Analysis was performed on a high-field Fourier Transform Ion Cyclotron Resonance mass spectrometer from Bruker Daltonics—Solarix with a 12 T magnet from Magnex. The mass spectra were acquired with a 4-megaword (MW) time domain. The system was calibrated with L-Arginine clusters in negative ionization mode (5 mg L−1 L-arginine solved in methanol). For each sample, 200 scans were accumulated in negative ion mode in the mass range of 122–1000 amu. Ions were accumulated for 300 ms. The pressure in the hexapole was 3 × 10−6 mbar, and the pressure in the ICR vacuum chamber was 6 × 10−6 mbar. An Apollo ii (Bruker Daltonics) ESI source was used. The supernatant was injected via a microliter pump system (flow rate: 120 µl h−1).

Data were recalibrated post data collection via a calibration list based on fatty acids with different chain lengths. Peaks were picked automatically in Data Analysis (Bruker) with a s/n threshold of 4. Mass lists were exported, filtered with two in-house filters removing wiggles artifacts and natural 34 S isotopes.

Formula assignment was done through a mass difference network approach37. The transformation list can be found in the excel sheet supplementary data.

Annotation of the labeling degree was done by comparing the 7-day setup with a CO-13C- or acetylene 13C labeled 7-day setup. In CO-labeled setups, compounds were categorized as labeled if the corresponding signal in the labeled sample showed a signal that surpassed the expected signal intensity of the natural 13C (1% times the number of carbon atoms in an elemental composition) by 100%. 13C acetylene signals were checked manually and had to fulfill the same requirements.

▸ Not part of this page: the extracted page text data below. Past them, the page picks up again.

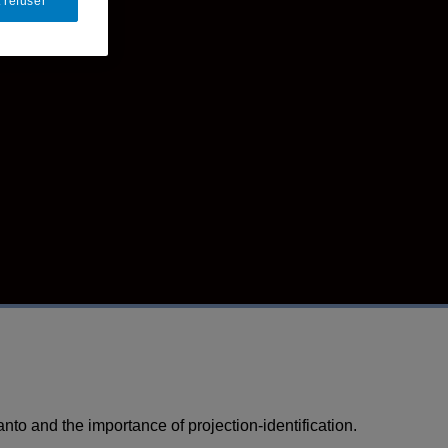
 refuser
to and the importance of projection-identification.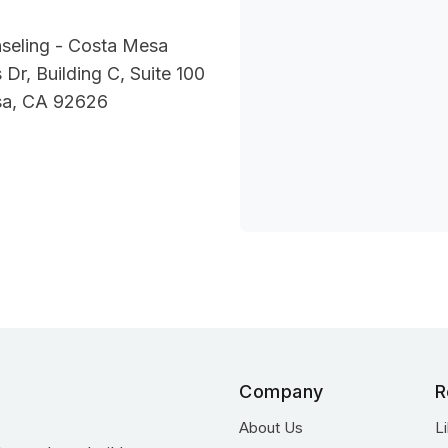
seling - Costa Mesa
 Dr, Building C, Suite 100
sa, CA 92626
Company
R
About Us
L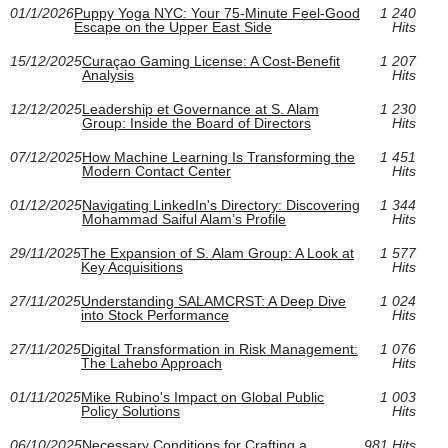
01/1/2026
Puppy Yoga NYC: Your 75‑Minute Feel‑Good
1 240
Escape on the Upper East Side
Hits
15/12/2025
Curaçao Gaming License: A Cost-Benefit
1 207
Analysis
Hits
12/12/2025
Leadership et Governance at S. Alam
1 230
Group: Inside the Board of Directors
Hits
07/12/2025
How Machine Learning Is Transforming the
1 451
Modern Contact Center
Hits
01/12/2025
Navigating LinkedIn's Directory: Discovering
1 344
Mohammad Saiful Alam’s Profile
Hits
29/11/2025
The Expansion of S. Alam Group: A Look at
1 577
Key Acquisitions
Hits
27/11/2025
Understanding SALAMCRST: A Deep Dive
1 024
into Stock Performance
Hits
27/11/2025
Digital Transformation in Risk Management:
1 076
The Lahebo Approach
Hits
01/11/2025
Mike Rubino's Impact on Global Public
1 003
Policy Solutions
Hits
06/10/2025
Necessary Conditions for Crafting a
981 Hits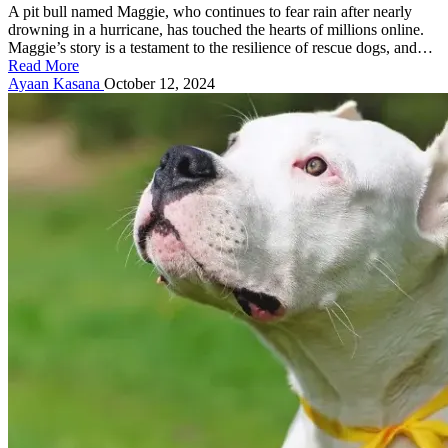
A pit bull named Maggie, who continues to fear rain after nearly
drowning in a hurricane, has touched the hearts of millions online.
Maggie’s story is a testament to the resilience of rescue dogs, and…
Read More
Posted
Ayaan Kasana
October 12, 2024
by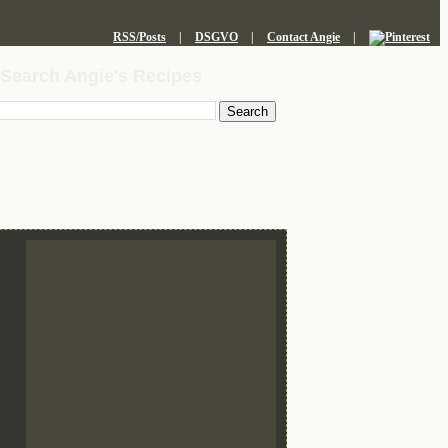
RSS/Posts
|
DSGVO
|
Contact Angie
|
Search Angie's Recipes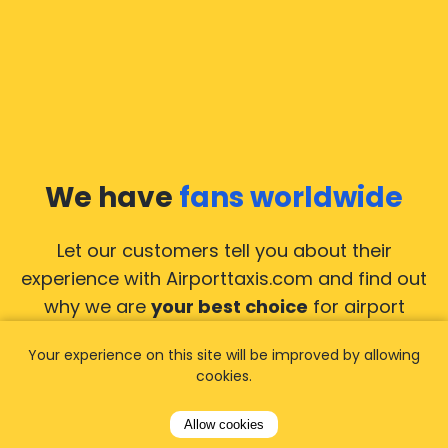
We have
fans worldwide
Let our customers tell you about their
experience with Airporttaxis.com
and find out
why we are
your best choice
for airport
transfers!
View all reviews
Your experience on this site will be improved by allowing
cookies.
Allow cookies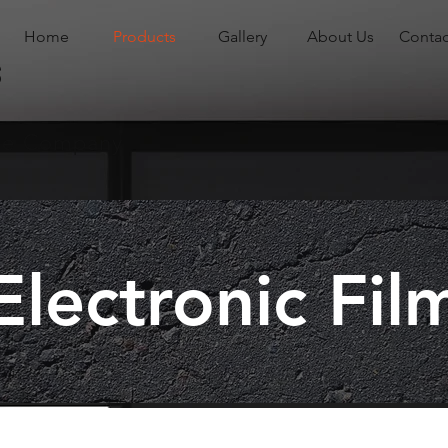
Home
Products
Gallery
About Us
Contac
s
ade Company
Electronic Fil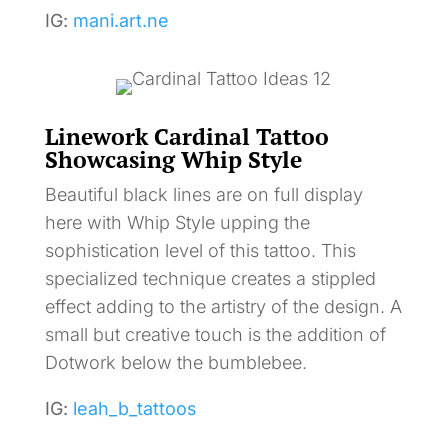
IG:
mani.art.ne
Linework Cardinal Tattoo
Showcasing Whip Style
Beautiful black lines are on full display
here with Whip Style upping the
sophistication level of this tattoo. This
specialized technique creates a stippled
effect adding to the artistry of the design. A
small but creative touch is the addition of
Dotwork below the bumblebee.
IG:
leah_b_tattoos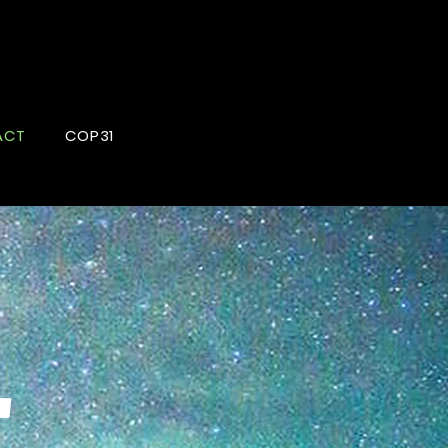
ACT
COP31
T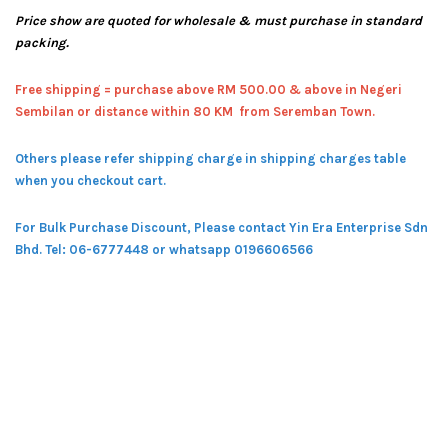
Price show are quoted for wholesale & must purchase in standard
packing.
Free shipping = pur
chase above RM 500.00 & above in Negeri
Sembilan or distance within 80 KM from Seremban Town.
Others please refer shipping charge in shipping charges table
when you checkout cart.
For Bulk Purchase Discount, Please contact Yin Era Enterprise Sdn
Bhd.
Tel: 06-6777448 or whatsapp 0196606566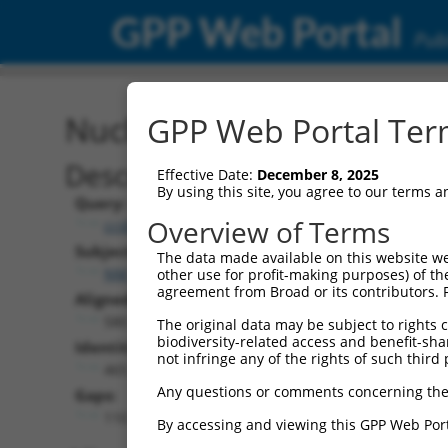
GPP Web Portal
Publ
Nucleotide Global Alignm
GPP Web Portal Term
Description
Effective Date:
December 8, 2025
By using this site, you agree to our terms 
Query:
Overview of Terms
ccsbBroadEn_05241
Subject:
The data made available on this website we
NM_001145307.4
other use for profit-making purposes) of th
agreement from Broad or its contributors. 
Aligned Length:
580
The original data may be subject to rights cl
biodiversity-related access and benefit-shari
Identities:
not infringe any of the rights of such third 
465
Any questions or comments concerning the
Gaps:
110
By accessing and viewing this GPP Web Port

Molecular networks were generated and analyzed via the method mol2net (https://zenodo.org/record/7025094; Ruf & Danger 2022).

SOM-clustering

The data were preprocessed by the sklearn MinMaxScaler function. The SOM model was implemented on a 2 × 4 grid with a learning rate of 0.1. A Gaussian neighborhood function on top of a rectangular topology was used. Euclidean activation distances were used for model calculations. The compiled model was trained for 50,000 iterations. Aggregated clusters were extracted from the winning map and plotted with respective averaged cluster centers.